ACTIVITY. Look below for the line that has "Your parents were OK with that?"; output exactly from it through the line that has "(b) 1 of the", and leave the pictures out.

RECORDS SHOWN.
◆ ◆ ◆ ◆ ◆
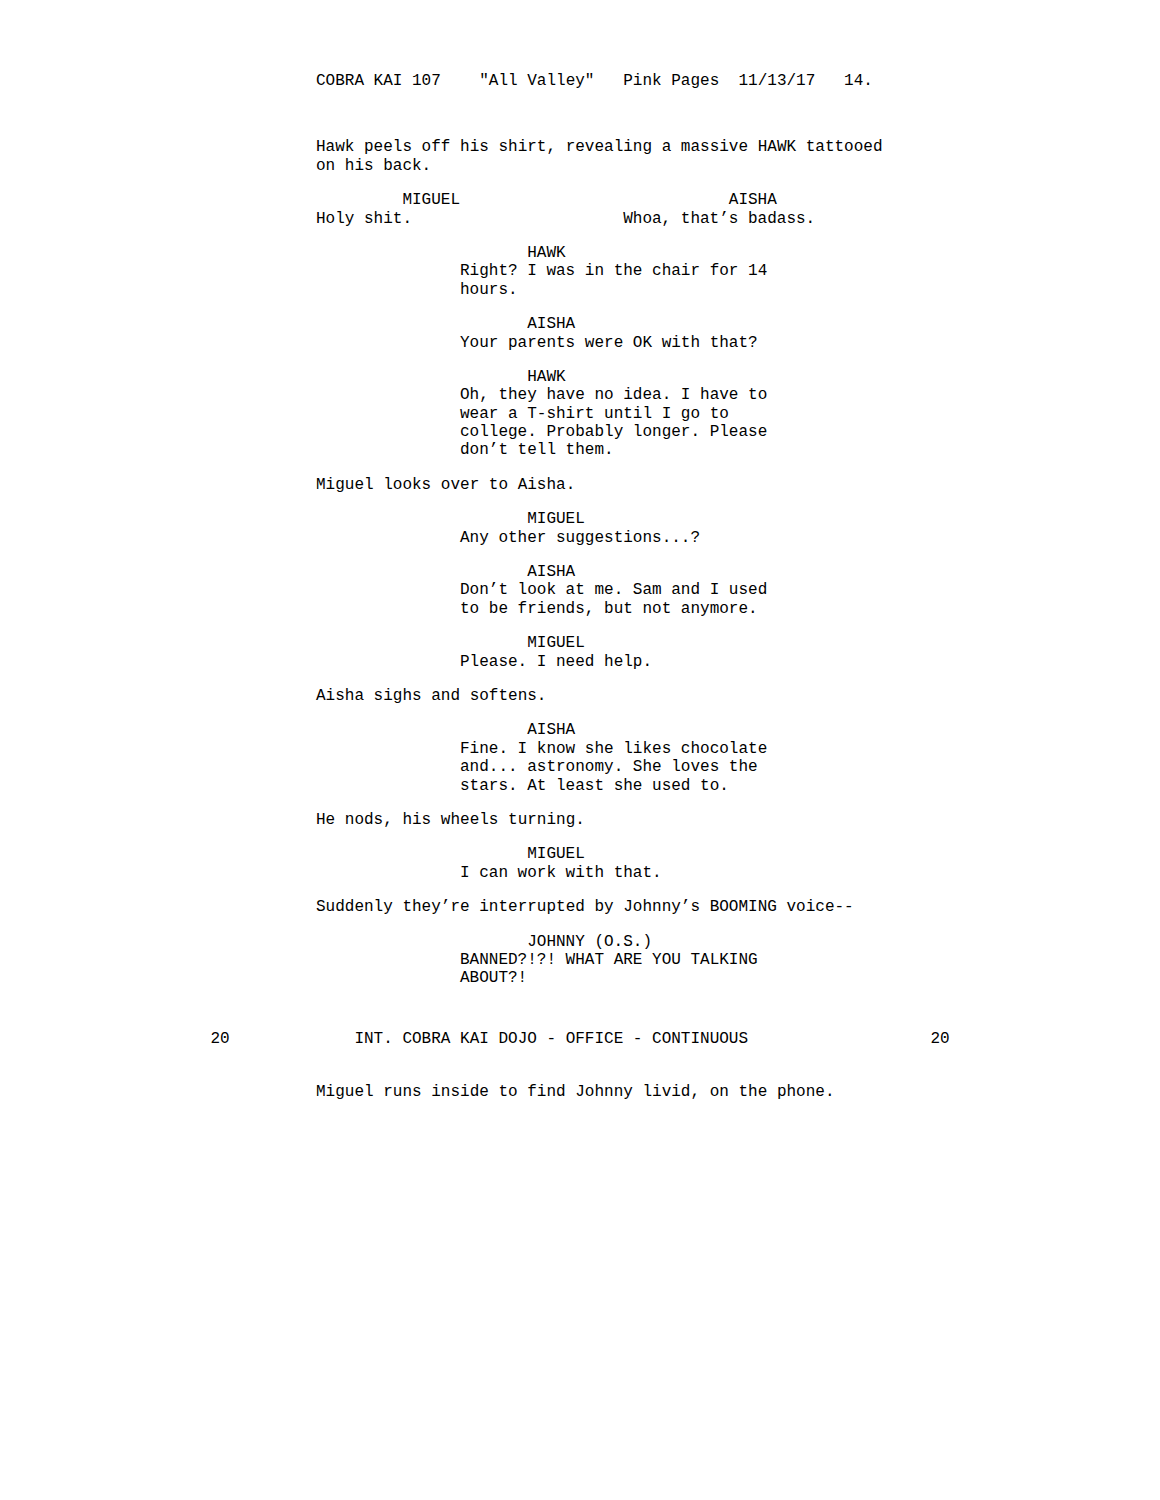COBRA KAI 107 "All Valley" Pink Pages 11/13/17 14.
Hawk peels off his shirt, revealing a massive HAWK tattooed on his back.
MIGUEL
Holy shit.
AISHA
Whoa, that’s badass.
HAWK
Right? I was in the chair for 14 hours.
AISHA
Your parents were OK with that?
HAWK
Oh, they have no idea. I have to wear a T-shirt until I go to college. Probably longer. Please don’t tell them.
Miguel looks over to Aisha.
MIGUEL
Any other suggestions...?
AISHA
Don’t look at me. Sam and I used to be friends, but not anymore.
MIGUEL
Please. I need help.
Aisha sighs and softens.
AISHA
Fine. I know she likes chocolate and... astronomy. She loves the stars. At least she used to.
He nods, his wheels turning.
MIGUEL
I can work with that.
Suddenly they’re interrupted by Johnny’s BOOMING voice--
JOHNNY (O.S.)
BANNED?!?! WHAT ARE YOU TALKING ABOUT?!
20 INT. COBRA KAI DOJO - OFFICE - CONTINUOUS 20
Miguel runs inside to find Johnny livid, on the phone.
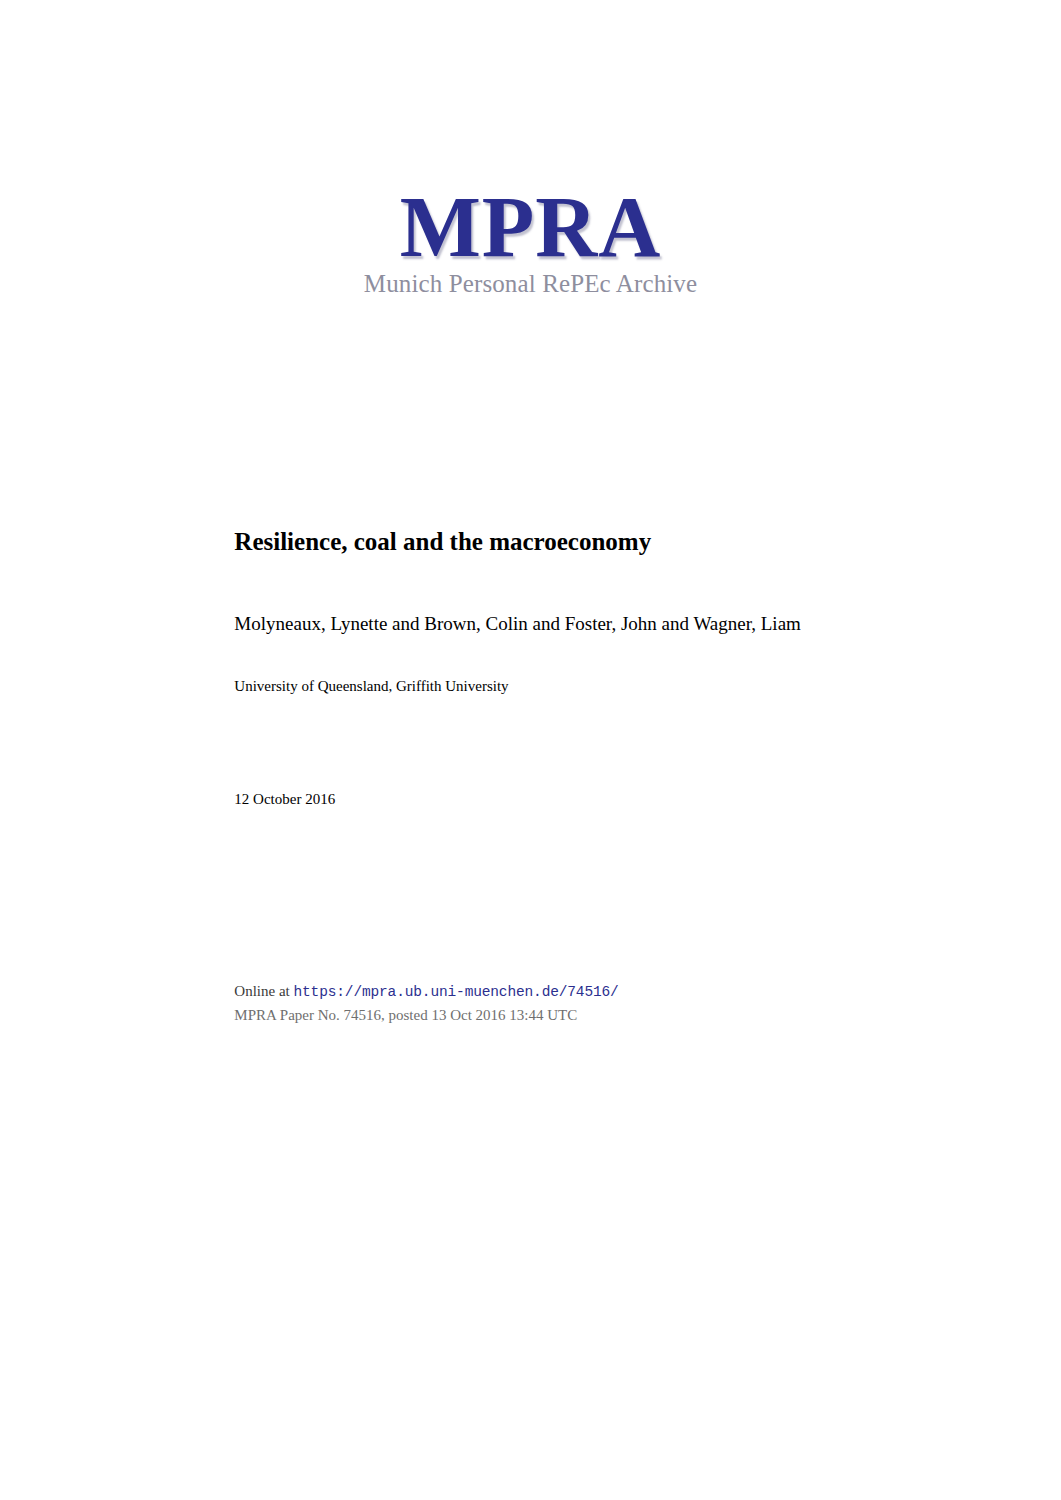MPRA
Munich Personal RePEc Archive
Resilience, coal and the macroeconomy
Molyneaux, Lynette and Brown, Colin and Foster, John and Wagner, Liam
University of Queensland, Griffith University
12 October 2016
Online at https://mpra.ub.uni-muenchen.de/74516/
MPRA Paper No. 74516, posted 13 Oct 2016 13:44 UTC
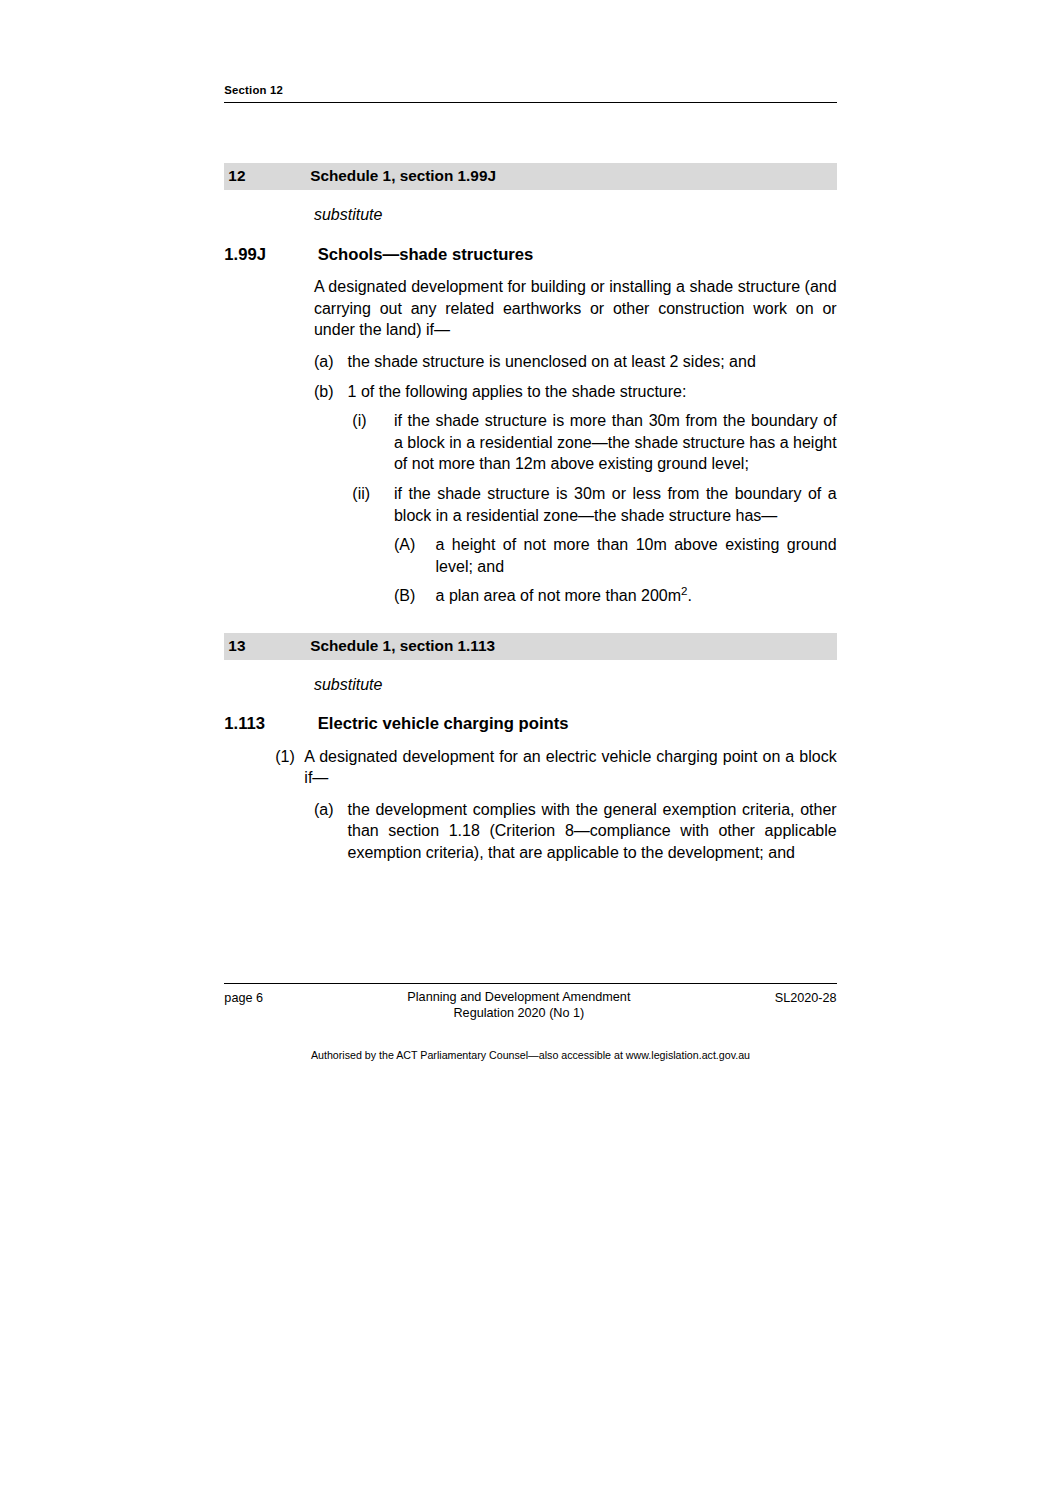Section 12
12 Schedule 1, section 1.99J
substitute
1.99J Schools—shade structures
A designated development for building or installing a shade structure (and carrying out any related earthworks or other construction work on or under the land) if—
(a) the shade structure is unenclosed on at least 2 sides; and
(b) 1 of the following applies to the shade structure:
(i) if the shade structure is more than 30m from the boundary of a block in a residential zone—the shade structure has a height of not more than 12m above existing ground level;
(ii) if the shade structure is 30m or less from the boundary of a block in a residential zone—the shade structure has—
(A) a height of not more than 10m above existing ground level; and
(B) a plan area of not more than 200m2.
13 Schedule 1, section 1.113
substitute
1.113 Electric vehicle charging points
(1) A designated development for an electric vehicle charging point on a block if—
(a) the development complies with the general exemption criteria, other than section 1.18 (Criterion 8—compliance with other applicable exemption criteria), that are applicable to the development; and
page 6
Planning and Development Amendment
Regulation 2020 (No 1)
SL2020-28
Authorised by the ACT Parliamentary Counsel—also accessible at www.legislation.act.gov.au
◆ ◆ ◆ ◆ ◆
RESPONSE.
Your parents were OK with that?
HAWK
Oh, they have no idea. I have to wear a T-shirt until I go to college. Probably longer. Please don’t tell them.
Miguel looks over to Aisha.
MIGUEL
Any other suggestions...?
AISHA
Don’t look at me. Sam and I used to be friends, but not anymore.
MIGUEL
Please. I need help.
Aisha sighs and softens.
AISHA
Fine. I know she likes chocolate and... astronomy. She loves the stars. At least she used to.
He nods, his wheels turning.
MIGUEL
I can work with that.
Suddenly they’re interrupted by Johnny’s BOOMING voice--
JOHNNY (O.S.)
BANNED?!?! WHAT ARE YOU TALKING ABOUT?!
20 INT. COBRA KAI DOJO - OFFICE - CONTINUOUS 20
Miguel runs inside to find Johnny livid, on the phone.
MPRA
Munich Personal RePEc Archive
Resilience, coal and the macroeconomy
Molyneaux, Lynette and Brown, Colin and Foster, John and Wagner, Liam
University of Queensland, Griffith University
12 October 2016
Online at https://mpra.ub.uni-muenchen.de/74516/
MPRA Paper No. 74516, posted 13 Oct 2016 13:44 UTC
Section 12
12 Schedule 1, section 1.99J
substitute
1.99J Schools—shade structures
A designated development for building or installing a shade structure (and carrying out any related earthworks or other construction work on or under the land) if—
(a) the shade structure is unenclosed on at least 2 sides; and
(b) 1 of the following applies to the shade structure:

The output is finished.